Exercise requirements: Reproduce the entries verbatim, from the first line through the line that contains "125: (224, 370)", with both ends included.

[Recorded data — start]

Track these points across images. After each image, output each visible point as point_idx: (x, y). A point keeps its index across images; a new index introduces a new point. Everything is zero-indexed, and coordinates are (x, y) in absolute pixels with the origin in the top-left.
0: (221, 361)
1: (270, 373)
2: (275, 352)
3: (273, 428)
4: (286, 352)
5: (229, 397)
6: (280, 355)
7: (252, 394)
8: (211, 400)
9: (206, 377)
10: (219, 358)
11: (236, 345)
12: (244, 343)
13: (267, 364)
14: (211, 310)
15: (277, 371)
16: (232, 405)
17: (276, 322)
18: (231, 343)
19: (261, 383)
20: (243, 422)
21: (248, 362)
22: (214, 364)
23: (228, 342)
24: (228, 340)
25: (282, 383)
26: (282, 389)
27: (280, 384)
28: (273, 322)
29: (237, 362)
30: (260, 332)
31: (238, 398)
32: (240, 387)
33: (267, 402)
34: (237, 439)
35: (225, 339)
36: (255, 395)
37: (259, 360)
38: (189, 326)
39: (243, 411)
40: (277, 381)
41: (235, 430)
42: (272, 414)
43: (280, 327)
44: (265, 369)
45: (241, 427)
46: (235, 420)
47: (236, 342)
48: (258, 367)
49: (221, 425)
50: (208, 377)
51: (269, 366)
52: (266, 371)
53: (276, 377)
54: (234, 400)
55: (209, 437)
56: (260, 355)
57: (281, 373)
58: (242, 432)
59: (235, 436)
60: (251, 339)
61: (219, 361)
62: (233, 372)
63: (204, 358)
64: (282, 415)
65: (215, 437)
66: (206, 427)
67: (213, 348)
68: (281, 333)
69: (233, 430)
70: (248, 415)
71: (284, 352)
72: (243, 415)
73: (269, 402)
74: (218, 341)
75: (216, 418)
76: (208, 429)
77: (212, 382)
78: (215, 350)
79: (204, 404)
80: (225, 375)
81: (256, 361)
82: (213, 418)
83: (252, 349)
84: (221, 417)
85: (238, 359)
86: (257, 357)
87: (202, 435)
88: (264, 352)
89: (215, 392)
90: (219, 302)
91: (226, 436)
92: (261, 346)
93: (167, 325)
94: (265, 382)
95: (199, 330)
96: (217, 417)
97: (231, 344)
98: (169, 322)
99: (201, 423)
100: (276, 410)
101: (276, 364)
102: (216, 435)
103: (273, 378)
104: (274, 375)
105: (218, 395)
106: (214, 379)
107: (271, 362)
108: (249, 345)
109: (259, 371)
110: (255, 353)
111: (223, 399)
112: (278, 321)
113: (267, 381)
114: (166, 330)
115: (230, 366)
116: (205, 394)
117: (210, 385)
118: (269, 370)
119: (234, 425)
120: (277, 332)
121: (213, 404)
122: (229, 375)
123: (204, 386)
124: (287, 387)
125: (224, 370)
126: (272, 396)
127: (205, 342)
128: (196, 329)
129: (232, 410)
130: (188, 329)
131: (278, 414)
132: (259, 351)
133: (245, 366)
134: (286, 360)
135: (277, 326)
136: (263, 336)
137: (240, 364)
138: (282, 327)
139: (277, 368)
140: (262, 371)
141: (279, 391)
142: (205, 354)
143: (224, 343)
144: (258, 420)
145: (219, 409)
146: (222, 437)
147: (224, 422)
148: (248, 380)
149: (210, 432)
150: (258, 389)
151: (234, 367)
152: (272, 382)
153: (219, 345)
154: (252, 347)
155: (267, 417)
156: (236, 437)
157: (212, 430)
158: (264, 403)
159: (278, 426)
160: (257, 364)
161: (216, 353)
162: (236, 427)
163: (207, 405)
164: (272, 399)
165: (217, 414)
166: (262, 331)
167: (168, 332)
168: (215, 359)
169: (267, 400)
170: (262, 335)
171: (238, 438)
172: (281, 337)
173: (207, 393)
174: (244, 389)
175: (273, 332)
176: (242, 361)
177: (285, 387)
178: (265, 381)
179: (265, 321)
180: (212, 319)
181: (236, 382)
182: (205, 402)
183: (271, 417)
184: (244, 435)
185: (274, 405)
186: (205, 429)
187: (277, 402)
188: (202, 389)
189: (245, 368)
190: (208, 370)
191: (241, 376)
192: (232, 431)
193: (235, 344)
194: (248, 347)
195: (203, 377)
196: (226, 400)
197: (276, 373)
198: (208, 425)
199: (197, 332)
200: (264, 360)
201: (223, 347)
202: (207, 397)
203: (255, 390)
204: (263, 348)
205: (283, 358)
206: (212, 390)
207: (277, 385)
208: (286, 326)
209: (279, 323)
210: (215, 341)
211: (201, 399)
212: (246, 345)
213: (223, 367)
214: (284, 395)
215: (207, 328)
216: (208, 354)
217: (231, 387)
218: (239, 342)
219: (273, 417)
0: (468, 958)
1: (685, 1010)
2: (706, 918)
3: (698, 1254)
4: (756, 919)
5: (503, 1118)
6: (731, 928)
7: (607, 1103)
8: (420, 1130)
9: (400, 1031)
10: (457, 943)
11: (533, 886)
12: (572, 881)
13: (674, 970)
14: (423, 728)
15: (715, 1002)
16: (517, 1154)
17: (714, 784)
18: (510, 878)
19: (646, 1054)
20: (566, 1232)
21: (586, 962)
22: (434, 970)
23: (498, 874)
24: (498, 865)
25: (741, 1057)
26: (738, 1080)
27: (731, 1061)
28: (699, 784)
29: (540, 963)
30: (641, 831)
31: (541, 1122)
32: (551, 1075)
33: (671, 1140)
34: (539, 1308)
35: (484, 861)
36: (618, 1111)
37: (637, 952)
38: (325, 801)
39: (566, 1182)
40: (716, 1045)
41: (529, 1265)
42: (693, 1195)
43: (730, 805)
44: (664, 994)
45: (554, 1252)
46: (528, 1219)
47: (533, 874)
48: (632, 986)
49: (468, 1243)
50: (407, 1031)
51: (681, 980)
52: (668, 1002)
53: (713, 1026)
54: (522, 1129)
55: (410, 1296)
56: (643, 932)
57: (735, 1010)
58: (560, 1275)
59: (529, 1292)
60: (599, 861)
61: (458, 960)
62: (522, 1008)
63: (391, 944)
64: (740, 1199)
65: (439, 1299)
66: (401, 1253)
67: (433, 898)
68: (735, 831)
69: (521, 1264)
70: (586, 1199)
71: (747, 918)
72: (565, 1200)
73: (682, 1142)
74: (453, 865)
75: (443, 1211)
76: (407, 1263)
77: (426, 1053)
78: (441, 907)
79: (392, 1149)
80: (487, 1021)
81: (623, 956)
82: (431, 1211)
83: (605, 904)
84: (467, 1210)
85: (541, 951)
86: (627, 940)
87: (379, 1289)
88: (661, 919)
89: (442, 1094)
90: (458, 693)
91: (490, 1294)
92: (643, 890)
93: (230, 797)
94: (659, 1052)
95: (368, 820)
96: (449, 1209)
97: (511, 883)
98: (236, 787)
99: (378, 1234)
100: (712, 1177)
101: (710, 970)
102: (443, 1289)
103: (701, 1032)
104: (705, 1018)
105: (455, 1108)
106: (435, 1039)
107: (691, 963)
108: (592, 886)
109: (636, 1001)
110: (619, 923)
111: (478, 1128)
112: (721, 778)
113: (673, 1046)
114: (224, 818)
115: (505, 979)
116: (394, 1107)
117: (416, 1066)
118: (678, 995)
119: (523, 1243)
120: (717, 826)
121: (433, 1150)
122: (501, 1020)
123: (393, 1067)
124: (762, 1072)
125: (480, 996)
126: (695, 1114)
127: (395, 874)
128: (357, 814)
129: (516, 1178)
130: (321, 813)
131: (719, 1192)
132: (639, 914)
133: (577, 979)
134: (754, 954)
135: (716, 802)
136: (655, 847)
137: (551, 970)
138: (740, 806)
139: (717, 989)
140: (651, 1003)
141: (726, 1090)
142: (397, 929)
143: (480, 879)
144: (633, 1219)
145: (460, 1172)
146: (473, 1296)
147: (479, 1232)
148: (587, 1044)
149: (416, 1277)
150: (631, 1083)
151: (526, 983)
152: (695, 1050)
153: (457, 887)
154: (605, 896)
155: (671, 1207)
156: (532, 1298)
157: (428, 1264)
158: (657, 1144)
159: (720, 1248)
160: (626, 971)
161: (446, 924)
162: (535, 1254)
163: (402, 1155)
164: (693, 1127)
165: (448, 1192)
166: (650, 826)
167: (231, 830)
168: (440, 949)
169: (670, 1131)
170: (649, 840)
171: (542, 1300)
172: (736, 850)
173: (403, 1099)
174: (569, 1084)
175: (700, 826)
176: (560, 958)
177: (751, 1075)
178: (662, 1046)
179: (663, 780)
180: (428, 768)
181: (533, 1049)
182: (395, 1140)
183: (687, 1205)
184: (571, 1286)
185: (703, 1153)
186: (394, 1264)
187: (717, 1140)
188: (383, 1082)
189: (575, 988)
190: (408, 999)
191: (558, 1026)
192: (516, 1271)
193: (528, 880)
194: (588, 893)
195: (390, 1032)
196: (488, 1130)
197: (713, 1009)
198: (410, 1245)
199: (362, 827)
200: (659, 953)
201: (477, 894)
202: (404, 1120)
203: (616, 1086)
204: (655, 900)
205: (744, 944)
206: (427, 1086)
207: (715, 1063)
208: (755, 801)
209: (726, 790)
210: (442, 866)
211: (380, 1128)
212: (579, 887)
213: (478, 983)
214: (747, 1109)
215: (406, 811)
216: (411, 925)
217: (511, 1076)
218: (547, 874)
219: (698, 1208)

[Recorded data — finish]

Completed task:
Track these points across images. After each image, output each visible point as point_idx: (x, y). A point keeps its index across images; a new index introduces a new point. Everything is zero-indexed, and coordinates are (x, y) in absolute pixels with the origin in the top-left.
0: (221, 361)
1: (270, 373)
2: (275, 352)
3: (273, 428)
4: (286, 352)
5: (229, 397)
6: (280, 355)
7: (252, 394)
8: (211, 400)
9: (206, 377)
10: (219, 358)
11: (236, 345)
12: (244, 343)
13: (267, 364)
14: (211, 310)
15: (277, 371)
16: (232, 405)
17: (276, 322)
18: (231, 343)
19: (261, 383)
20: (243, 422)
21: (248, 362)
22: (214, 364)
23: (228, 342)
24: (228, 340)
25: (282, 383)
26: (282, 389)
27: (280, 384)
28: (273, 322)
29: (237, 362)
30: (260, 332)
31: (238, 398)
32: (240, 387)
33: (267, 402)
34: (237, 439)
35: (225, 339)
36: (255, 395)
37: (259, 360)
38: (189, 326)
39: (243, 411)
40: (277, 381)
41: (235, 430)
42: (272, 414)
43: (280, 327)
44: (265, 369)
45: (241, 427)
46: (235, 420)
47: (236, 342)
48: (258, 367)
49: (221, 425)
50: (208, 377)
51: (269, 366)
52: (266, 371)
53: (276, 377)
54: (234, 400)
55: (209, 437)
56: (260, 355)
57: (281, 373)
58: (242, 432)
59: (235, 436)
60: (251, 339)
61: (219, 361)
62: (233, 372)
63: (204, 358)
64: (282, 415)
65: (215, 437)
66: (206, 427)
67: (213, 348)
68: (281, 333)
69: (233, 430)
70: (248, 415)
71: (284, 352)
72: (243, 415)
73: (269, 402)
74: (218, 341)
75: (216, 418)
76: (208, 429)
77: (212, 382)
78: (215, 350)
79: (204, 404)
80: (225, 375)
81: (256, 361)
82: (213, 418)
83: (252, 349)
84: (221, 417)
85: (238, 359)
86: (257, 357)
87: (202, 435)
88: (264, 352)
89: (215, 392)
90: (219, 302)
91: (226, 436)
92: (261, 346)
93: (167, 325)
94: (265, 382)
95: (199, 330)
96: (217, 417)
97: (231, 344)
98: (169, 322)
99: (201, 423)
100: (276, 410)
101: (276, 364)
102: (216, 435)
103: (273, 378)
104: (274, 375)
105: (218, 395)
106: (214, 379)
107: (271, 362)
108: (249, 345)
109: (259, 371)
110: (255, 353)
111: (223, 399)
112: (278, 321)
113: (267, 381)
114: (166, 330)
115: (230, 366)
116: (205, 394)
117: (210, 385)
118: (269, 370)
119: (234, 425)
120: (277, 332)
121: (213, 404)
122: (229, 375)
123: (204, 386)
124: (287, 387)
125: (224, 370)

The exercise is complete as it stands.